Yogic breathing techniques are great for resetting these unconscious patterns as they, in large part, focus on increasing the duration, depth, and seamless rhythm of an individual’s breathing. This means that when they are practiced with consistency they help keep student’s muscular systems well oxygenated and performing efficiently while keeping students present and calm under pressure.
“Under pressure” is where yoga movements come in. A well-run yoga program will teach and explore the benefits of stress and release, meaning there will be a mix of yoga postures, some which require a wide range of muscle engagement and actively challenge strength and flexibility, and others that require little to no muscular engagement and are entirely focused on passive physical stretching.

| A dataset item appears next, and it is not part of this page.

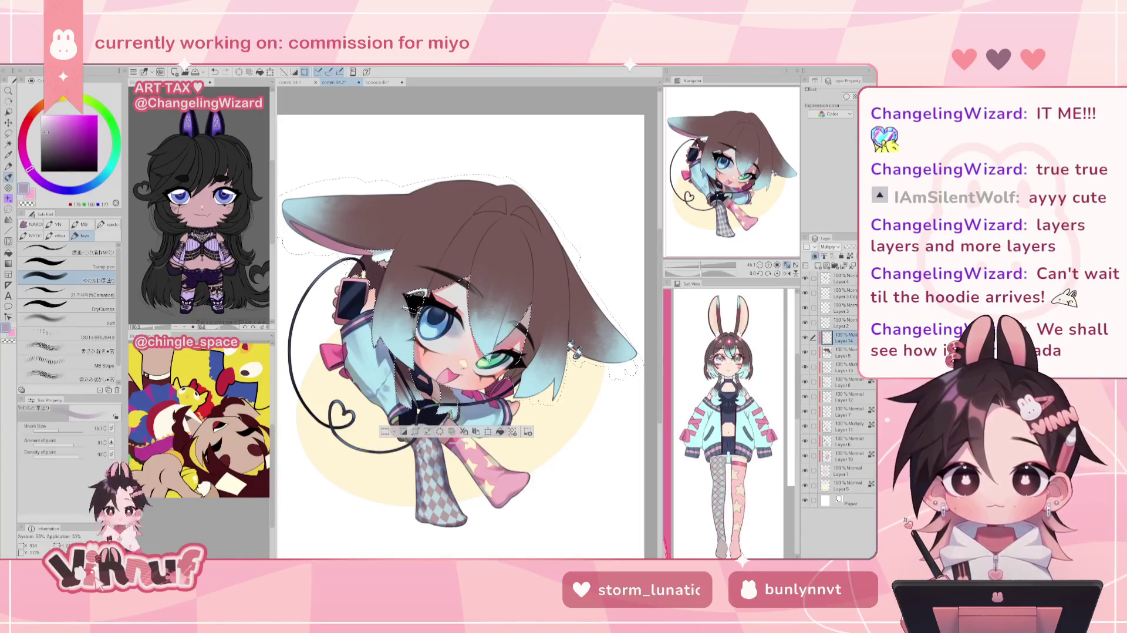
pyautogui.press('bracketright')
pyautogui.press('bracketright')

Within the ebb and flow of a yoga program like the one described, jiu-jitsu students will further develop body awareness, strength and flexibility, presence within the moment, and the ability to calmly breath along edges of sensation and surges of energy. They will also expand their range of movement and increase the fluidity with which they are able to grapple.

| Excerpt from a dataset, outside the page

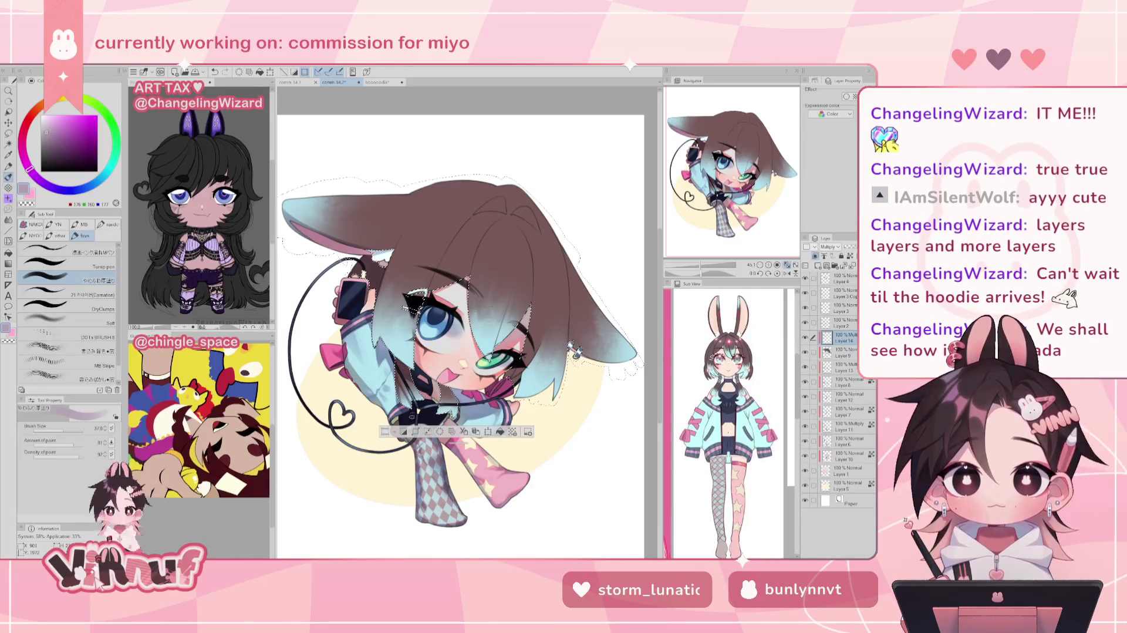
pyautogui.press('ctrl+z')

#2: Yoga Supports Injury Prevention and Increased Endurance for Grapplers
Studies show that orthopedic injuries, especially those relating to elbows and armbars, are the most common when it comes to grapplers, but yoga, especially those previously mentioned passive stretches, can help.
By calmly and consistently exploring a wide range of stretching and movement, grapplers can increase the flexibility and resiliency of the connective tissue that runs through their body, especially at the joints. This stretching also elongates muscles and encourages muscle growth, which increases both strength and endurance.
#3: Make Money, Money. Make Money, Money
Having little, if anything, to do with the benefits of practicing yoga is the business of it. At a high level, there are two initial considerations. First, adding a yoga program immediately creates the opportunity for you to increase per person revenue from your existing student base. Basically, they already trust you with their time and money when it comes to jiu-jitsu. So, if you create the opportunity and explain the reason why it’s beneficial they are highly likely to give you more of their time and money for yoga.
Second, adding a yoga program immediately gives potential students even more of a reason to become a new student. This means that if someone is actively comparing the local options for jiu-jitsu schools yours will be positioned to stand out. This is because you are not only offering classes to support grapplers but also possibly offering classes for parents to take while their kids are in children’s BJJ programming.
The moral of the story? Warm-up, cool-down, get stronger, last longer, and do it all with yoga!